▶ Exercise description:
Could you give the lines of the records starting at the one containing "The Charlotte Knights were able t" and ending at the one containing "Charlotte Knights 4-Durham Bulls", both included, as a Markdown table with the columns Row (a running number) and Line (the line's text), skipping any blank lines?

Dataset extract section start

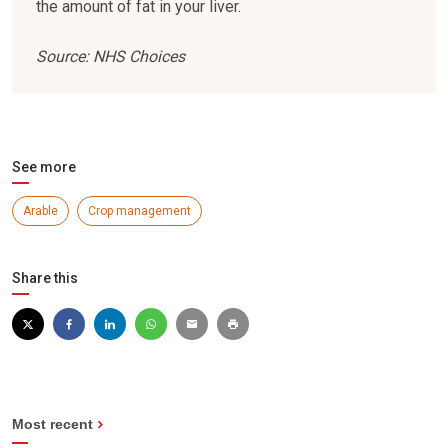
the amount of fat in your liver.
Source: NHS Choices
See more
Arable
Crop management
Share this
Most recent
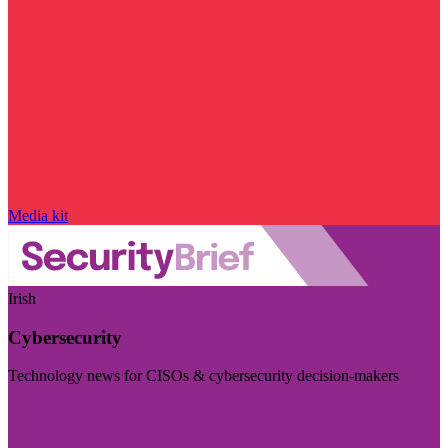
Media kit
Irish
Cybersecurity
Technology news for CISOs & cybersecurity decision-makers
Visit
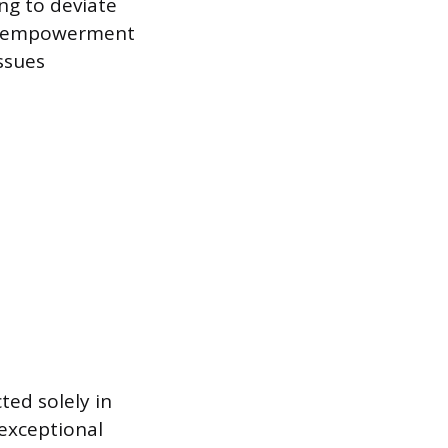
ng to deviate
ee empowerment
ssues
ted solely in
 exceptional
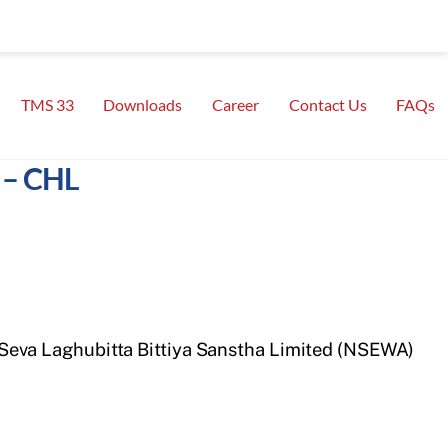
TMS 33
Downloads
Career
Contact Us
FAQs
 – CHL
 Nepal Seva Laghubitta Bittiya Sanstha Limited (NSEWA)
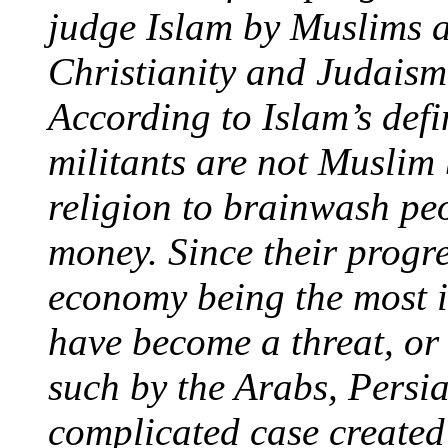
judge Islam by Muslims as
Christianity and Judaism
According to Islam’s defi
militants are not Muslim
religion to brainwash p
money. Since their progre
economy being the most 
have become a threat, or 
such by the Arabs, Persia
complicated case created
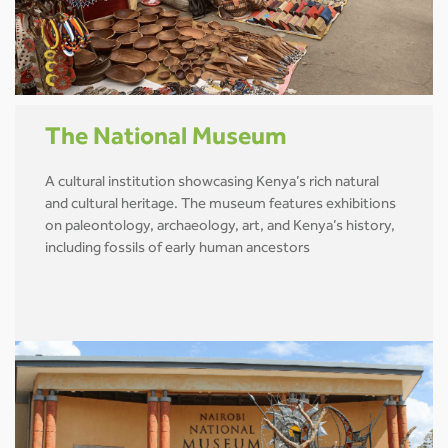
The National Museum
A cultural institution showcasing Kenya’s rich natural
and cultural heritage. The museum features exhibitions
on paleontology, archaeology, art, and Kenya’s history,
including fossils of early human ancestors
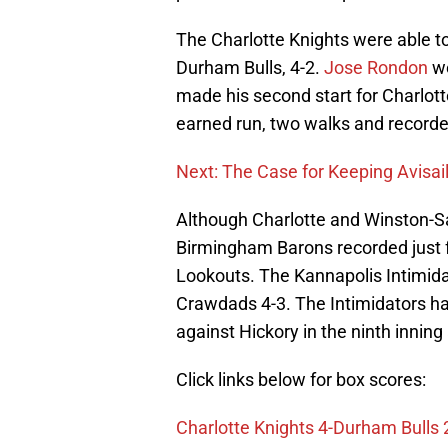
The Charlotte Knights were able t
Durham Bulls, 4-2.
Jose Rondon
we
made his second start for Charlott
earned run, two walks and recorde
Next: The Case for Keeping Avisail
Although Charlotte and Winston-S
Birmingham Barons recorded just fo
Lookouts. The Kannapolis Intimida
Crawdads 4-3. The Intimidators ha
against Hickory in the ninth inning 
Click links below for box scores:
Charlotte Knights 4-Durham Bulls 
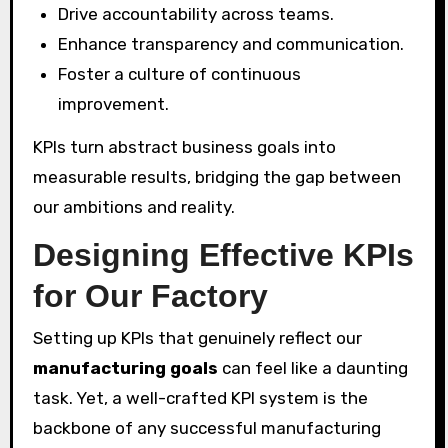
Drive accountability across teams.
Enhance transparency and communication.
Foster a culture of continuous
improvement.
KPIs turn abstract business goals into
measurable results, bridging the gap between
our ambitions and reality.
Designing Effective KPIs
for Our Factory
Setting up KPIs that genuinely reflect our
manufacturing goals
can feel like a daunting
task. Yet, a well-crafted KPI system is the
backbone of any successful manufacturing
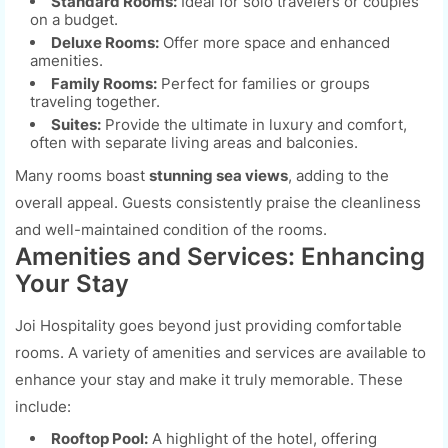
Standard Rooms:
Ideal for solo travelers or couples
on a budget.
Deluxe Rooms:
Offer more space and enhanced
amenities.
Family Rooms:
Perfect for families or groups
traveling together.
Suites:
Provide the ultimate in luxury and comfort,
often with separate living areas and balconies.
Many rooms boast
stunning sea views
, adding to the
overall appeal. Guests consistently praise the cleanliness
and well-maintained condition of the rooms.
Amenities and Services: Enhancing
Your Stay
Joi Hospitality goes beyond just providing comfortable
rooms. A variety of amenities and services are available to
enhance your stay and make it truly memorable. These
include:
Rooftop Pool:
A highlight of the hotel, offering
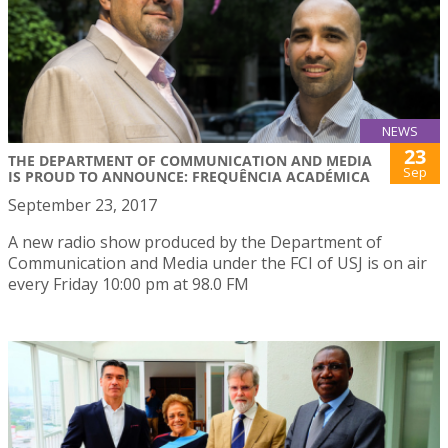
NEWS
23
THE DEPARTMENT OF COMMUNICATION AND MEDIA
Sep
IS PROUD TO ANNOUNCE: FREQUÊNCIA ACADÉMICA
September 23, 2017
A new radio show produced by the Department of
Communication and Media under the FCI of USJ is on air
every Friday 10:00 pm at 98.0 FM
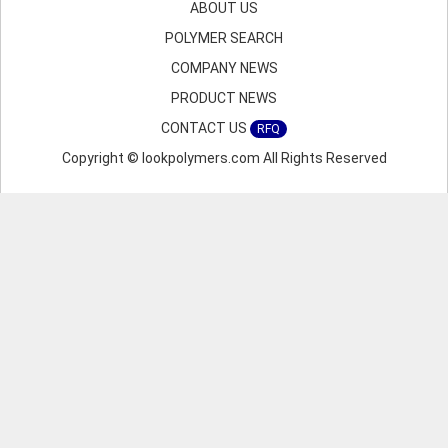
ABOUT US
POLYMER SEARCH
COMPANY NEWS
PRODUCT NEWS
CONTACT US
RFQ
Copyright © lookpolymers.com All Rights Reserved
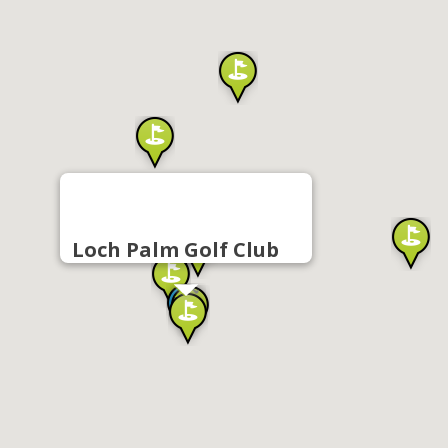
Loch Palm Golf Club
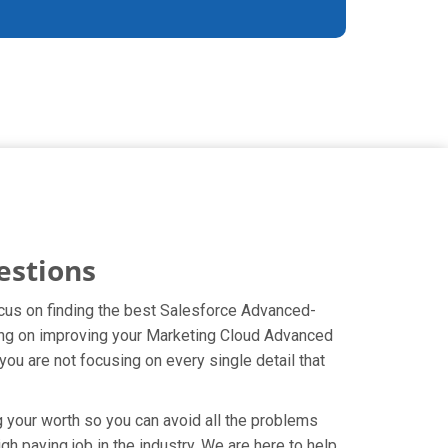
estions
ocus on finding the best Salesforce Advanced-
sing on improving your Marketing Cloud Advanced
u are not focusing on every single detail that
g your worth so you can avoid all the problems
gh paying job in the industry. We are here to help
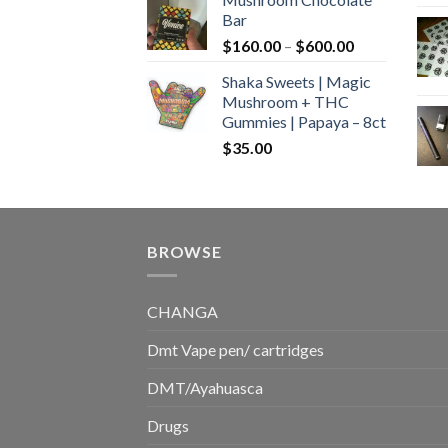
$160.00
Bar
through
Price
$
160.00
–
$
600.00
$700.00
range:
Shaka Sweets | Magic
$160.00
Mushroom + THC
through
Gummies | Papaya – 8ct
$600.00
$
35.00
BROWSE
CHANGA
Dmt Vape pen/ cartridges
DMT/Ayahuasca
Drugs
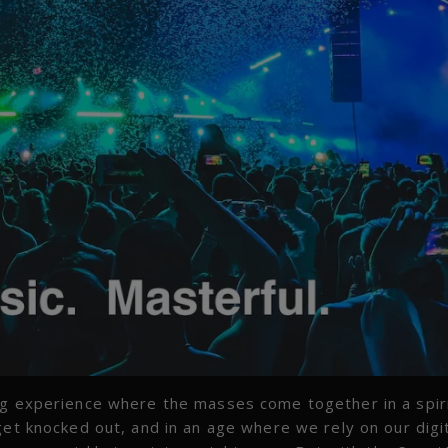
ng experience where the masses come together in a spiri
et knocked out, and in an age where we rely on our digi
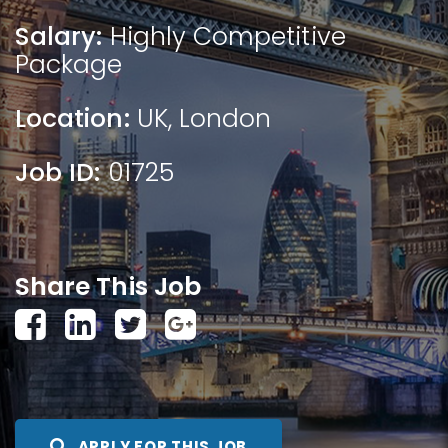
Salary:
Highly Competitive
Package
Location:
UK
,
London
Job ID:
01725
Share This Job
APPLY FOR THIS JOB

Dataset extract section end

▶ Result of the task:
| Row | Line |
|---|---|
| 1 | The Charlotte Knights were able t |
| 2 | Durham Bulls, 4-2. |
| 3 | Jose Rondon |
| 4 | we |
| 5 | made his second start for Charlott |
| 6 | earned run, two walks and recorde |
| 7 | Next: The Case for Keeping Avisail |
| 8 | Although Charlotte and Winston-S |
| 9 | Birmingham Barons recorded just fo |
| 10 | Lookouts. The Kannapolis Intimida |
| 11 | Crawdads 4-3. The Intimidators ha |
| 12 | against Hickory in the ninth inning  |
| 13 | Click links below for box scores: |
| 14 | Charlotte Knights 4-Durham Bulls  |